No, no way! [laughs] I stay far away from it. I did maybe when I was 17. I got all bummed out. From that day, I can’t really remember looking up stuff, but they kinda liked me on Slap, so I don’t have to worry about it too much.

Do you sometimes get shit for not being the stoner bro that is just partying and hanging out in the streets?

Oh yeah, definitely! Jake Donnelly is super good at making fun of me about that, or Zander Taketomo. It’s mainly people that I’m actually close to and it’s pretty fun, it’s always been that way.

I can hardly imagine you letting fully loose and going bonkers. So what does it look like when you party?

Ever since I was 18 and started drinking, I was kinda worried that it would make my life seem better than it was. I thought I wouldn’t be as ambitious anymore because I would just go get drunk and everything would be ok. When I did, I had this kind of literary idea, but it’s also just typical masculinity that I would always push myself to drink an extra beer but keep a straight face. I was testing myself. How much can I drink without immediately opening up and telling someone everything about my life. I think some of that is still there when I drink. I don’t totally let myself go. When I get really drunk, like at the New York premiere of “Verso”, I think that I was just saying more shit more honestly than I normally would. Hangover guilt is very real, you know? I can’t deal with that.
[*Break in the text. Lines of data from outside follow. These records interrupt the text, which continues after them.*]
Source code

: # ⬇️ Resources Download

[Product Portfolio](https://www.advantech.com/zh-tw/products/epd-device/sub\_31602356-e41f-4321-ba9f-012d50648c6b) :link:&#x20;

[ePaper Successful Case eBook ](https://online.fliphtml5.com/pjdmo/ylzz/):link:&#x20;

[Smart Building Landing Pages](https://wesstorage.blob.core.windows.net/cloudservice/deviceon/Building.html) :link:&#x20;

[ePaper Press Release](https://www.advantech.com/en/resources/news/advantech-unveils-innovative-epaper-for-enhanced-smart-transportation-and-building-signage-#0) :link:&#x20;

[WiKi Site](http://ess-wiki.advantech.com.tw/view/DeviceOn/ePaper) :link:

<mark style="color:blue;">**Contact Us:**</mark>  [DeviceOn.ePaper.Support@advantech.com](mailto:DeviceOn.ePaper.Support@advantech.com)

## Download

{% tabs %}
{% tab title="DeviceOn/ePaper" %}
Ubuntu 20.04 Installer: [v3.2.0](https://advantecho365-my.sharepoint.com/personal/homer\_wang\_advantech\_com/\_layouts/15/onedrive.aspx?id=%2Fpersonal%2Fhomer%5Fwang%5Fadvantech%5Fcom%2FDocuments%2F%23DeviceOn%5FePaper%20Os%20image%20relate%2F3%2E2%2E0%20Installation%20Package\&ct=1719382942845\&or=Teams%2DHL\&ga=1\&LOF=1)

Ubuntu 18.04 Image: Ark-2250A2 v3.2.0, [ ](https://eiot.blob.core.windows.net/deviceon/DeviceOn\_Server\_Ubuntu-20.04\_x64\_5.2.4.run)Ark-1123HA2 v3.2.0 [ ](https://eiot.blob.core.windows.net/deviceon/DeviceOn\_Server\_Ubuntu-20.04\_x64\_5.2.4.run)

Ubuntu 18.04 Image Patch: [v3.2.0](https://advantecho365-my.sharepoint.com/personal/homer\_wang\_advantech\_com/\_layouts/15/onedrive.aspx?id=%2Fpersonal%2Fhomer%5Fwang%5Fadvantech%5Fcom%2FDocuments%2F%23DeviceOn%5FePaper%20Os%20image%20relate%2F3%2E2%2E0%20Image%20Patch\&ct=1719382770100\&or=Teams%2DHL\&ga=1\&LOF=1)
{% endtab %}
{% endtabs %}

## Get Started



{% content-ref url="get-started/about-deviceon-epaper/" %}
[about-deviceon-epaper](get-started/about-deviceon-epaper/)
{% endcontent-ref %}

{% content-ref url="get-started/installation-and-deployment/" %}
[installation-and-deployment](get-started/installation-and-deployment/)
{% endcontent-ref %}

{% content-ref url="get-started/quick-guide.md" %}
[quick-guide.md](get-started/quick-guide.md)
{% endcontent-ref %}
To finish this off, I heard some rumors that your dad was one of the guys who invented the auto focus. Is that true?

Yeah, it is, but he never patented it. He was at Berkeley doing tests to make blind people see, along with his group. He made a sort of helmet that had electric stimuli that would link up to electrodes in the brain so they would be able to see for a quick second. Because the brain floats around in your head, you cannot have a perfectly set up link between wires and the electrodes in your brain. It moves around. They gave it up because they didn’t know how to get around that problem and my dad, on his own, did the same thing to a camera. He made a function that was like the vision map of a camera and stopped when there was the most amount of dots, which meant that it was in focus because the camera and the brain are seeing in a similar way. So that was auto focus. In the early ‘70s, photographers were all really professional and photography was not a mass medium like today. So he thought that auto focus was counterintuitive. Because if you pick up a camera and you are serious about it, you want to be able to manipulate the focus. Since he was working for the university, he couldn’t patent it because if he did, the patent would have gone to the university. So he just didn’t and I think, five years later, someone did it for Nikon and now they get the money for the patent – not my dad.

I hope he is not too bummed that it didn’t work out with patenting it.

No, not at all.

Awesome! Well, I could go on for hours talking about books and everything, but I guess we have to end it here. Thank you, Mark!

I had a great time, thank you for the amazing conversation!